EXCERPTED PASSAGE
····················

Justice of the Supreme Court of New South Wales
- In office 1998–2005

Personal details
- Born: Gregory Reginald James 15 September 1944 (age 81)
- Spouse: Barbara Ramjan
- Children: Evan James, Liam James
- Occupation: Jurist; Barrister

= Greg James (judge) =

Australian judge (born 1944)

Gregory Reginald James (born 15 September 1944) is a former judge of the Supreme Court of New South Wales.

Admitted as a barrister in 1972, at age 38 in 1982, James was one of the youngest Queen's Counsels ever appointed in New South Wales. He was one of several counsel involved in legal proceedings in the aftermath of the 1970 Bathurst Gaol riots, as well as lead counsel for the Bandidos Motorcycle Club during the Milperra massacre trial, one of the largest single trials in Australian history.

==Biography==

He was educated at North Sydney Boys High School and Sydney University.

He was a founding member of Barristers Services Co-operative Limited, which founded Frederick Jordan Chambers, the largest single group of barristers in New South Wales in 1972.

He was appointed as a part-time Commissioner for the NSW Law Reform Commission from 1985 to 1989 and again since 1999. He was appointed Counsel for Veterans during the Royal Commission into British nuclear tests in Australia from 1984-1985. In 1988 he was appointed as an Associate Judge of the District Court of New South Wales, serving in this role until 1990.

In 1989 he, along with a number of other barristers, founded Forbes Chambers at 185 Elizabeth Street, Sydney creating a specialist criminal chambers with no traditional head of chambers hierarchy.

····················

PROVIDED ENTRIES
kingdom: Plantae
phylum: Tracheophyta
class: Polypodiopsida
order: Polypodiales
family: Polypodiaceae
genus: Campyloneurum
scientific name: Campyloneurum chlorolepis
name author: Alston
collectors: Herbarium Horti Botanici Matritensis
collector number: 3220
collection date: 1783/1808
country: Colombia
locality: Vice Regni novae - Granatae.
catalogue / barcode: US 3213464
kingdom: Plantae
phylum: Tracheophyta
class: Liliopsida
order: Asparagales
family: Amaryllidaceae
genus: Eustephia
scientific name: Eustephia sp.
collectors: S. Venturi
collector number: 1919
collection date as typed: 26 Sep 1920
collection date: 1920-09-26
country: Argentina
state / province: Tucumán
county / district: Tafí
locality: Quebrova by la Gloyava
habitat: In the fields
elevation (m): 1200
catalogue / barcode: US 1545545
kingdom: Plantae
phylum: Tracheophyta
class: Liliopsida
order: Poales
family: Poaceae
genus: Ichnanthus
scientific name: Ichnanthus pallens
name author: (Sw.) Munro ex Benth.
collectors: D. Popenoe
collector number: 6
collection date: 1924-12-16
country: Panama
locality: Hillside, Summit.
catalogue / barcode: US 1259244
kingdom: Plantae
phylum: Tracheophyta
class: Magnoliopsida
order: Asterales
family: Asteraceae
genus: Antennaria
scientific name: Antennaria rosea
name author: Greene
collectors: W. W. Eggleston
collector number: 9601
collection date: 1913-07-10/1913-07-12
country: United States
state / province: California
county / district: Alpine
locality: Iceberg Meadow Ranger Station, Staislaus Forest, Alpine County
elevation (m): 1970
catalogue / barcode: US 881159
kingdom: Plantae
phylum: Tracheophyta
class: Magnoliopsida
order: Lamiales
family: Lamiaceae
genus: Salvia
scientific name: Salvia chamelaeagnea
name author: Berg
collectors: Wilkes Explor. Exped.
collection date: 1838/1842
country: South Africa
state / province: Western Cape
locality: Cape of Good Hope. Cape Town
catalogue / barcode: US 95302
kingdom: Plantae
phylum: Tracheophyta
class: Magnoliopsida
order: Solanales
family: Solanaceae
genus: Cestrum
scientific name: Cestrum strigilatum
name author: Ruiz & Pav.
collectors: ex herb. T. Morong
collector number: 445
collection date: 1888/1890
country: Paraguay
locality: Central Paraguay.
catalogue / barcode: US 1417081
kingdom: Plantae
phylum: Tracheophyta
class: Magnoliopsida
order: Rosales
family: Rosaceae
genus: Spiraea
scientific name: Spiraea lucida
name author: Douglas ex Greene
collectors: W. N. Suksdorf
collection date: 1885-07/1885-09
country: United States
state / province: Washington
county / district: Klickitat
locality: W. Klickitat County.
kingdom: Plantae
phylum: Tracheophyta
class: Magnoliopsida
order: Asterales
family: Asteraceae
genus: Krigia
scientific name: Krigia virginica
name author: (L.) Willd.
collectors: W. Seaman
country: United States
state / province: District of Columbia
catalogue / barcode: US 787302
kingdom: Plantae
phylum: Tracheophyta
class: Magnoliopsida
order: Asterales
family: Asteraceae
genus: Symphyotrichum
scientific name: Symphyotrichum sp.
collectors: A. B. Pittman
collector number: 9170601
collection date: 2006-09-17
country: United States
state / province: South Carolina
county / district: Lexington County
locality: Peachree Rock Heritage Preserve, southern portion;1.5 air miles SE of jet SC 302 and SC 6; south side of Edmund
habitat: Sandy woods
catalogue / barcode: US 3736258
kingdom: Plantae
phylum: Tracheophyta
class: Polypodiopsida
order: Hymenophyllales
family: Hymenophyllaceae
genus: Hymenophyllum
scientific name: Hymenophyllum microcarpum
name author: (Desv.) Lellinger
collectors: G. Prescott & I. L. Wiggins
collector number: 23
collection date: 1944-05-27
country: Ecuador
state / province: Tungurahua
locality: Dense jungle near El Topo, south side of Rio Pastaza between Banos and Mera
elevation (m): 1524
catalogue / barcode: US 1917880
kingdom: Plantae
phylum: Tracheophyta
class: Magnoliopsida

····················

EXERCISES
A – Rewrite everything in the Greg James biography from "He was educated" down to "of chambers hierarchy.", renaming "Sydney University" as "the University of Sydney".
B – In the records, arrange everything from the line containing "collector number: 3220" down to the line containing "scientific name: Ichnanthus pallens" as a numbered list, leaving out any blank lines.
The text and the records come from unrelated sources.

LIST OF SOLUTIONS
A –
He was educated at North Sydney Boys High School and the University of Sydney.

He was a founding member of Barristers Services Co-operative Limited, which founded Frederick Jordan Chambers, the largest single group of barristers in New South Wales in 1972.

He was appointed as a part-time Commissioner for the NSW Law Reform Commission from 1985 to 1989 and again since 1999. He was appointed Counsel for Veterans during the Royal Commission into British nuclear tests in Australia from 1984-1985. In 1988 he was appointed as an Associate Judge of the District Court of New South Wales, serving in this role until 1990.

In 1989 he, along with a number of other barristers, founded Forbes Chambers at 185 Elizabeth Street, Sydney creating a specialist criminal chambers with no traditional head of chambers hierarchy.

B –
1. collector number: 3220
2. collection date: 1783/1808
3. country: Colombia
4. locality: Vice Regni novae - Granatae.
5. catalogue / barcode: US 3213464
6. kingdom: Plantae
7. phylum: Tracheophyta
8. class: Liliopsida
9. order: Asparagales
10. family: Amaryllidaceae
11. genus: Eustephia
12. scientific name: Eustephia sp.
13. collectors: S. Venturi
14. collector number: 1919
15. collection date as typed: 26 Sep 1920
16. collection date: 1920-09-26
17. country: Argentina
18. state / province: Tucumán
19. county / district: Tafí
20. locality: Quebrova by la Gloyava
21. habitat: In the fields
22. elevation (m): 1200
23. catalogue / barcode: US 1545545
24. kingdom: Plantae
25. phylum: Tracheophyta
26. class: Liliopsida
27. order: Poales
28. family: Poaceae
29. genus: Ichnanthus
30. scientific name: Ichnanthus pallens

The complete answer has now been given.